Кроме того, происходившие из провинциальной аристократии Комнины осознанно не стремились продолжать старые традиции константинопольских василевсов. Они часто перемещались по стране, активно пользовались своими загородными резиденциями, что привело к упадку даже знаменитый комплекс Большого дворца, уступивший право на постоянное пребывание императоров Влахернскому. Поэтому не приходится удивляться, что им импонировали многие черты образа жизни крупных феодалов Западной Европы.
Признавая это, все же не следует забывать, что в поступках Мануила историки отмечали и черты лучших правителей самой Византии. Никита Хониат пишет, что император «целые ночи проводил без сна (аллюзия на Юстиниана — императора, который «никогда не спит»[347]. — Г.К.) <…> Если же где по нужде он и должен был останавливаться, в таком случае вместо кресла ему служила земля, а постелью была разостланная солома или подложенное сено. И когда, бывало, пойдет дождь во время стоянки на болотистой долине, на него и сверху лили дождевые капли, и снизу под постель текли ручьи воды и прерывали его сон (опять же, подобные вещи приписывались и Василию I Македонянину и Никифору II Фоке. — Г.К.). И в этих-то случаях к нему питали больше уважения и любви, чем когда он украшался диадемой, надевал порфиру и садился на коня в золотой сбруе»[348].
Таким образом, в описании историков Мануил предстает весьма яркой личностью, сочетавшей в себе традиционные для византийских монархов черты с элементами западно-рыцарской манеры поведения. Однако во всех этих порой весьма многословных и выспренних словесных портретах не находится упоминаний о том, что этот император каким-либо образом стремился представить свои военные действия как священную войну.
Насколько подражание «рыцарской моде» было характерно для офицерского и рядового состава византийского войска, сказать сложнее. Стали ромейские воины ближе к латинянам хотя бы по внешним: экономическим, организационным и т.п. сторонам своей жизни? Ведь близость по образу жизни, положению в обществе и роли на поле боя могла сделать их более восприимчивыми к «крестоносной идеологии».

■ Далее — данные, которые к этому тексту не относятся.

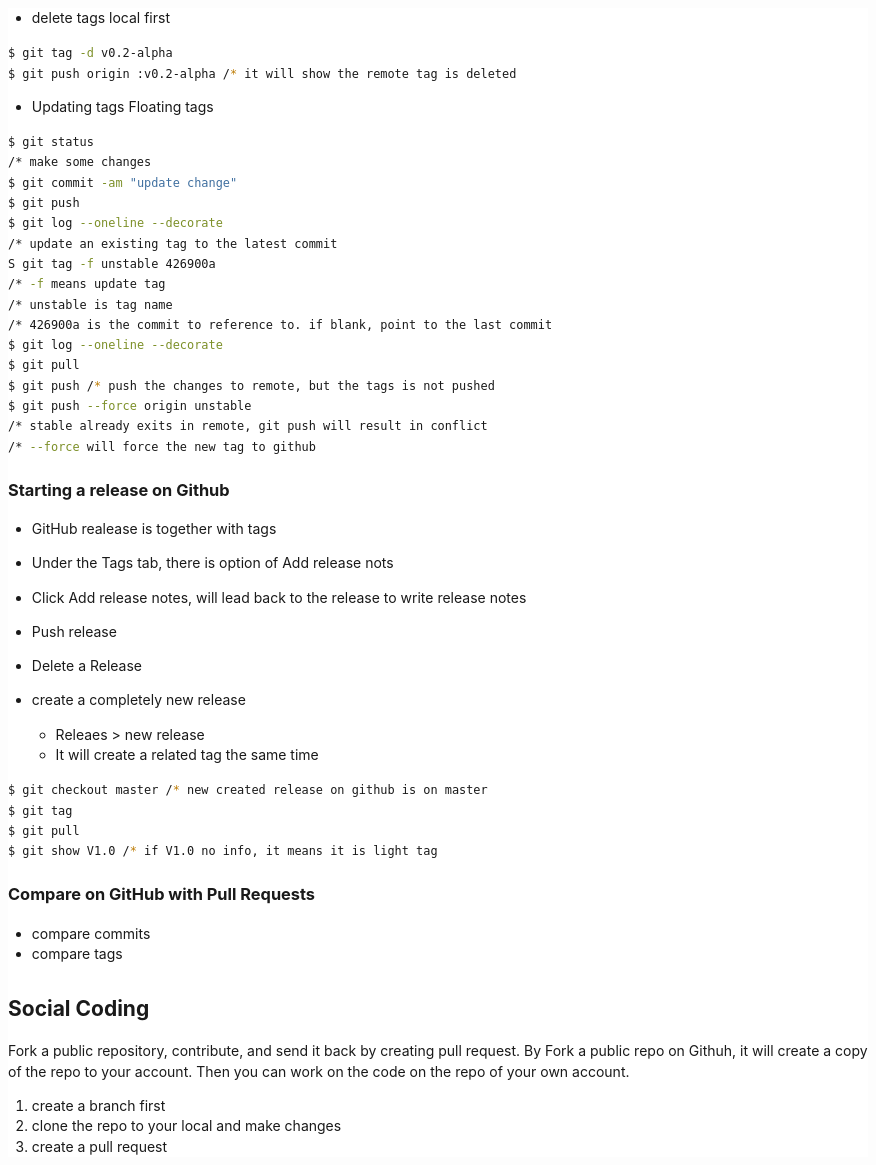 - delete tags local first
```sh
$ git tag -d v0.2-alpha
$ git push origin :v0.2-alpha /* it will show the remote tag is deleted
```

- Updating tags Floating tags
```sh
$ git status
/* make some changes
$ git commit -am "update change"
$ git push 
$ git log --oneline --decorate
/* update an existing tag to the latest commit
S git tag -f unstable 426900a 
/* -f means update tag
/* unstable is tag name
/* 426900a is the commit to reference to. if blank, point to the last commit
$ git log --oneline --decorate
$ git pull
$ git push /* push the changes to remote, but the tags is not pushed
$ git push --force origin unstable 
/* stable already exits in remote, git push will result in conflict
/* --force will force the new tag to github
```

### Starting a release on Github
- GitHub realease is together with tags
- Under the Tags tab, there is option of Add release nots
- Click Add release notes, will lead back to the release to write release notes
- Push release

- Delete a Release

- create a completely new release
    - Releaes > new release
    - It will create a related tag the same time
```sh
$ git checkout master /* new created release on github is on master
$ git tag
$ git pull
$ git show V1.0 /* if V1.0 no info, it means it is light tag
```


### Compare on GitHub with Pull Requests
- compare commits
- compare tags

## Social Coding
Fork a public repository, contribute, and send it back by creating pull request. By Fork a public repo on Githuh, it will create a copy of the repo to your account. Then you can work on the code on the repo of your own account.
1. create a branch first
2. clone the repo to your local and make changes
3. create a pull request

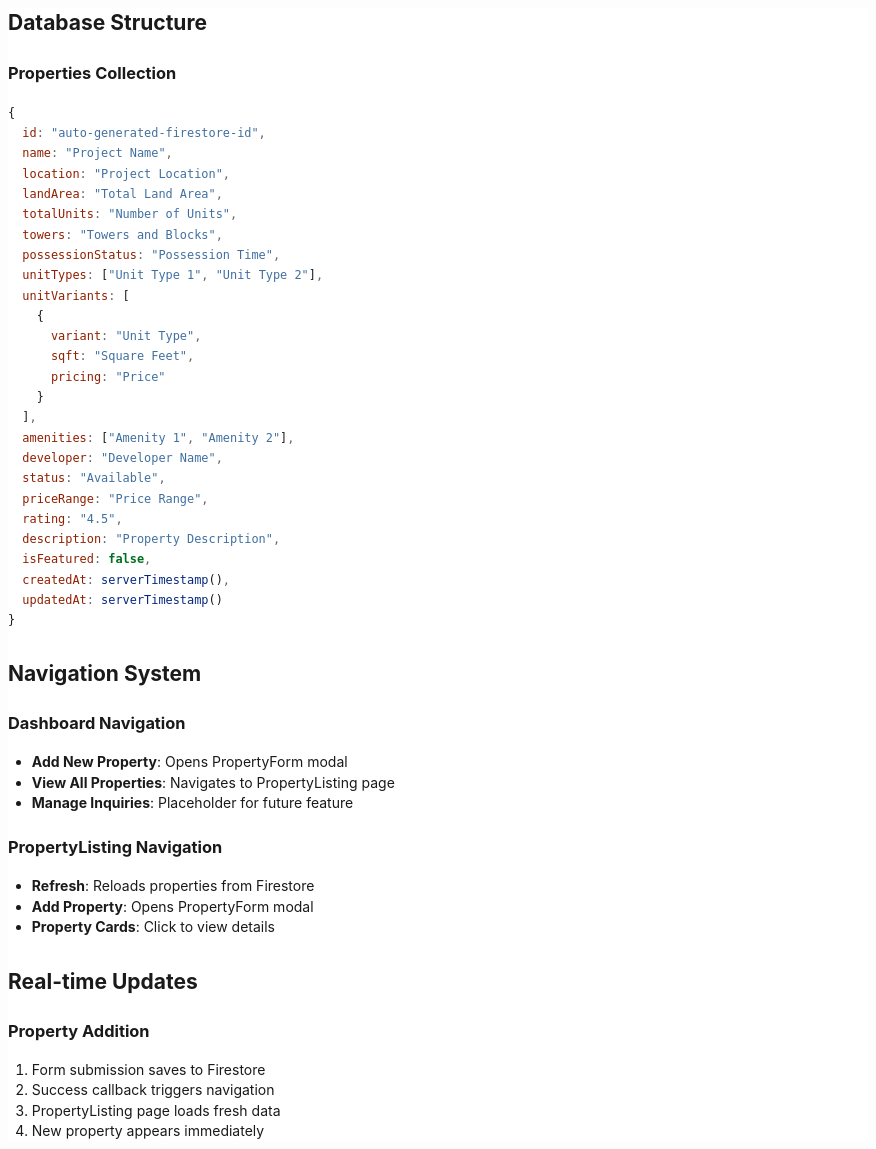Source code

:## Database Structure

### Properties Collection
```javascript
{
  id: "auto-generated-firestore-id",
  name: "Project Name",
  location: "Project Location",
  landArea: "Total Land Area",
  totalUnits: "Number of Units",
  towers: "Towers and Blocks",
  possessionStatus: "Possession Time",
  unitTypes: ["Unit Type 1", "Unit Type 2"],
  unitVariants: [
    {
      variant: "Unit Type",
      sqft: "Square Feet",
      pricing: "Price"
    }
  ],
  amenities: ["Amenity 1", "Amenity 2"],
  developer: "Developer Name",
  status: "Available",
  priceRange: "Price Range",
  rating: "4.5",
  description: "Property Description",
  isFeatured: false,
  createdAt: serverTimestamp(),
  updatedAt: serverTimestamp()
}
```

## Navigation System

### Dashboard Navigation
- **Add New Property**: Opens PropertyForm modal
- **View All Properties**: Navigates to PropertyListing page
- **Manage Inquiries**: Placeholder for future feature

### PropertyListing Navigation
- **Refresh**: Reloads properties from Firestore
- **Add Property**: Opens PropertyForm modal
- **Property Cards**: Click to view details

## Real-time Updates

### Property Addition
1. Form submission saves to Firestore
2. Success callback triggers navigation
3. PropertyListing page loads fresh data
4. New property appears immediately
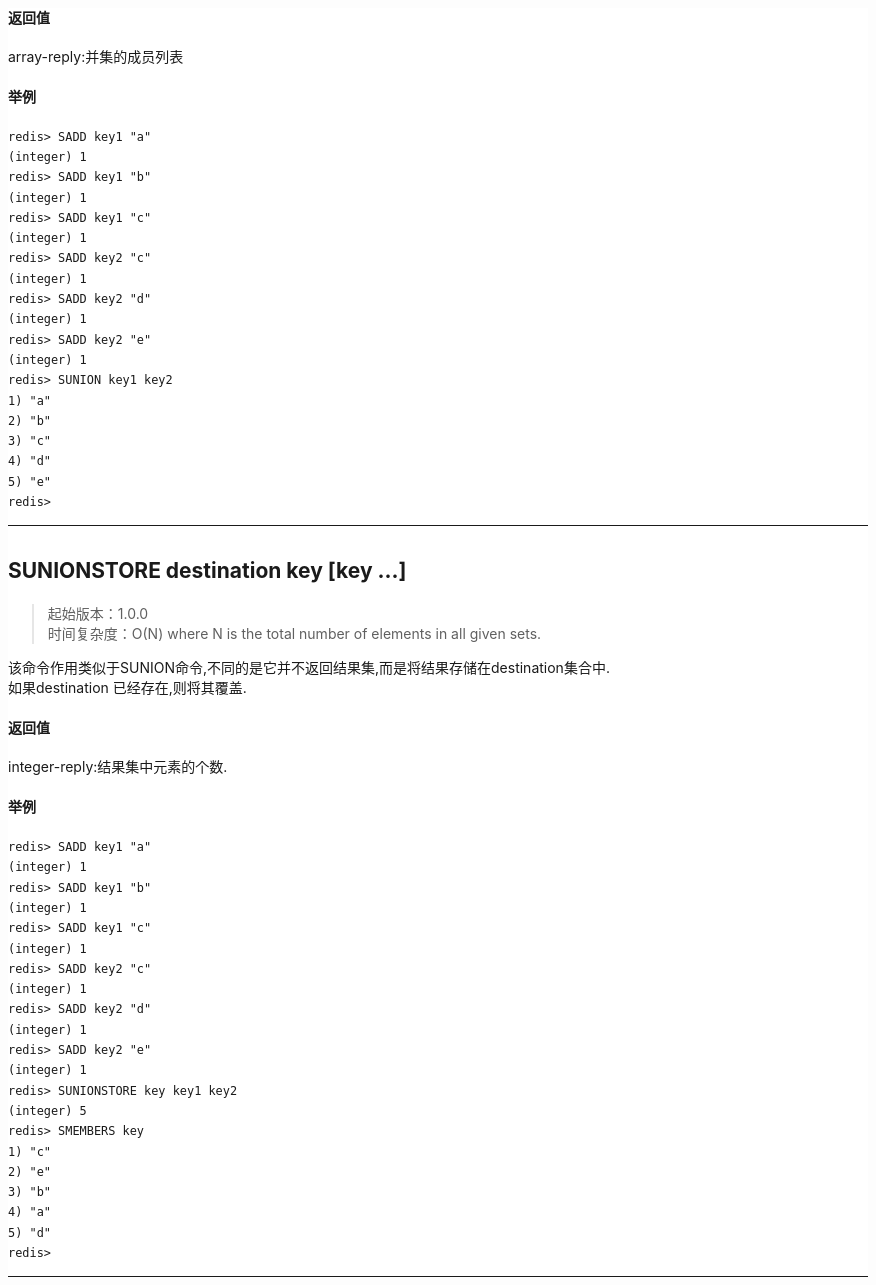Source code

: #### 返回值
array-reply:并集的成员列表

#### 举例
```
redis> SADD key1 "a"
(integer) 1
redis> SADD key1 "b"
(integer) 1
redis> SADD key1 "c"
(integer) 1
redis> SADD key2 "c"
(integer) 1
redis> SADD key2 "d"
(integer) 1
redis> SADD key2 "e"
(integer) 1
redis> SUNION key1 key2
1) "a"
2) "b"
3) "c"
4) "d"
5) "e"
redis> 
```

---

## SUNIONSTORE destination key [key ...]

>起始版本：1.0.0  
时间复杂度：O(N) where N is the total number of elements in all given sets.  

该命令作用类似于SUNION命令,不同的是它并不返回结果集,而是将结果存储在destination集合中.  
如果destination 已经存在,则将其覆盖.  

#### 返回值
integer-reply:结果集中元素的个数.

#### 举例
```
redis> SADD key1 "a"
(integer) 1
redis> SADD key1 "b"
(integer) 1
redis> SADD key1 "c"
(integer) 1
redis> SADD key2 "c"
(integer) 1
redis> SADD key2 "d"
(integer) 1
redis> SADD key2 "e"
(integer) 1
redis> SUNIONSTORE key key1 key2
(integer) 5
redis> SMEMBERS key
1) "c"
2) "e"
3) "b"
4) "a"
5) "d"
redis>
```

---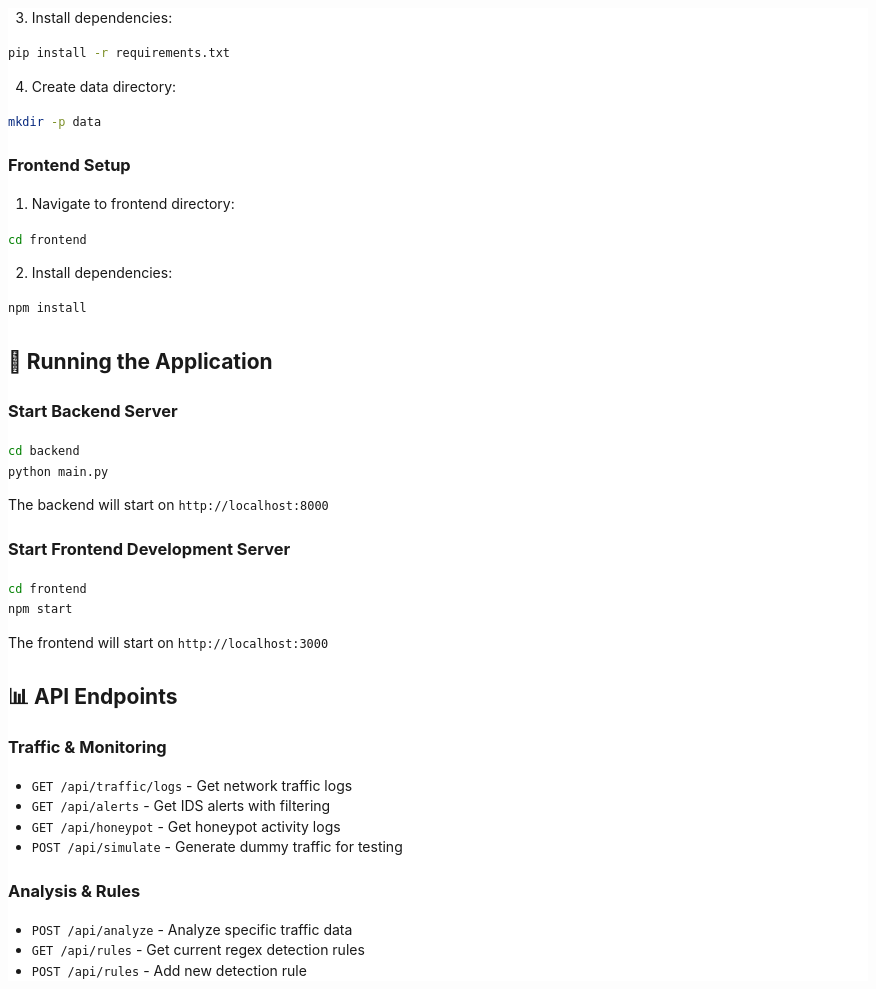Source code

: 3. Install dependencies:
```bash
pip install -r requirements.txt
```

4. Create data directory:
```bash
mkdir -p data
```

### Frontend Setup

1. Navigate to frontend directory:
```bash
cd frontend
```

2. Install dependencies:
```bash
npm install
```

## 🚀 Running the Application

### Start Backend Server

```bash
cd backend
python main.py
```

The backend will start on `http://localhost:8000`

### Start Frontend Development Server

```bash
cd frontend
npm start
```

The frontend will start on `http://localhost:3000`

## 📊 API Endpoints

### Traffic & Monitoring
- `GET /api/traffic/logs` - Get network traffic logs
- `GET /api/alerts` - Get IDS alerts with filtering
- `GET /api/honeypot` - Get honeypot activity logs
- `POST /api/simulate` - Generate dummy traffic for testing

### Analysis & Rules
- `POST /api/analyze` - Analyze specific traffic data
- `GET /api/rules` - Get current regex detection rules
- `POST /api/rules` - Add new detection rule
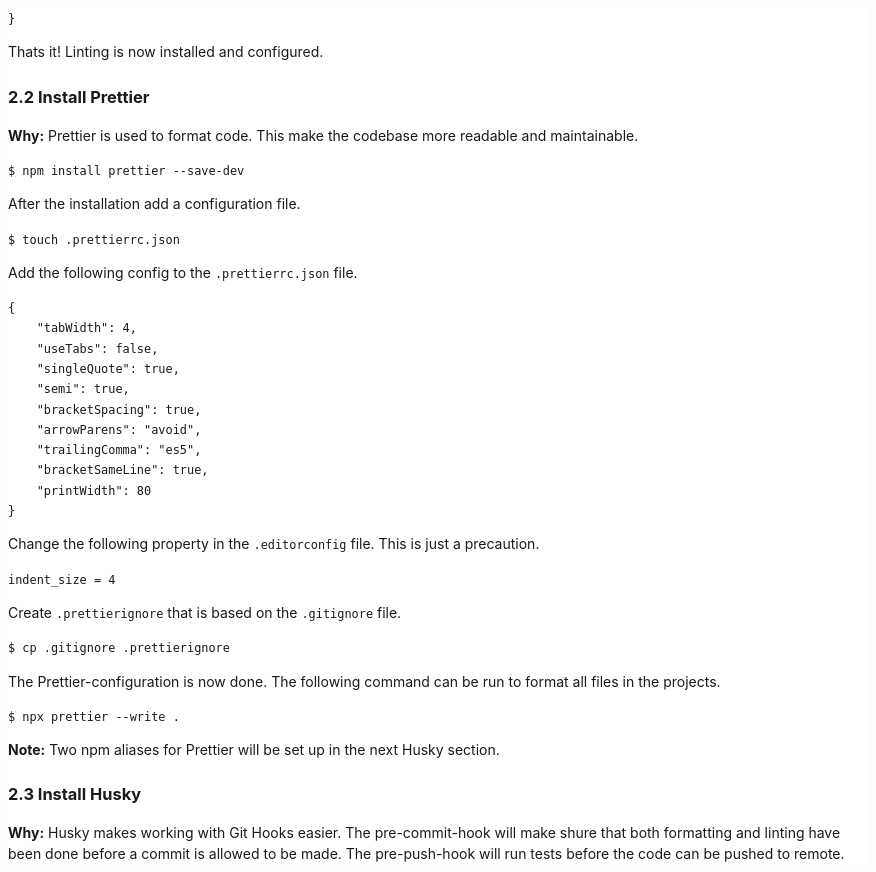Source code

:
 ```jsonc
}
```

Thats it! Linting is now installed and configured.

### 2.2 Install Prettier

**Why:** Prettier is used to format code. This make the codebase more readable and maintainable.

```
$ npm install prettier --save-dev
```

After the installation add a configuration file.

```
$ touch .prettierrc.json
```

Add the following config to the `.prettierrc.json` file.

```jsonc
{
    "tabWidth": 4,
    "useTabs": false,
    "singleQuote": true,
    "semi": true,
    "bracketSpacing": true,
    "arrowParens": "avoid",
    "trailingComma": "es5",
    "bracketSameLine": true,
    "printWidth": 80
}
```

Change the following property in the `.editorconfig` file. This is just a precaution.

```
indent_size = 4
```

Create `.prettierignore` that is based on the `.gitignore` file.

```
$ cp .gitignore .prettierignore
```

The Prettier-configuration is now done. The following command can be run to format all files in the projects.

```
$ npx prettier --write .
```

**Note:** Two npm aliases for Prettier will be set up in the next Husky section.

### 2.3 Install Husky

**Why:** Husky makes working with Git Hooks easier. The pre-commit-hook will make shure that both formatting and linting have been done before a commit is allowed to be made. The pre-push-hook will run tests before the code can be pushed to remote.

Норманнская агрессия на Балканах поставила ромеев перед фактом слабости своей армии перед лицом рыцарского войска. В частности, хронисты часто упоминают силу натиска западной конницы и фактическое отсутствие у Византии средства ей противостоять[349]. Поэтому приходилось тщательно изучать сильные и слабые стороны своих врагов.
Иоанн Киннам замечает, что французская кавалерия лучше германской, а последние лучше сражаются в пешем строю[350]. Это было важно, поскольку традиционным элементом византийской стратегии было обширное использование наемных отрядов.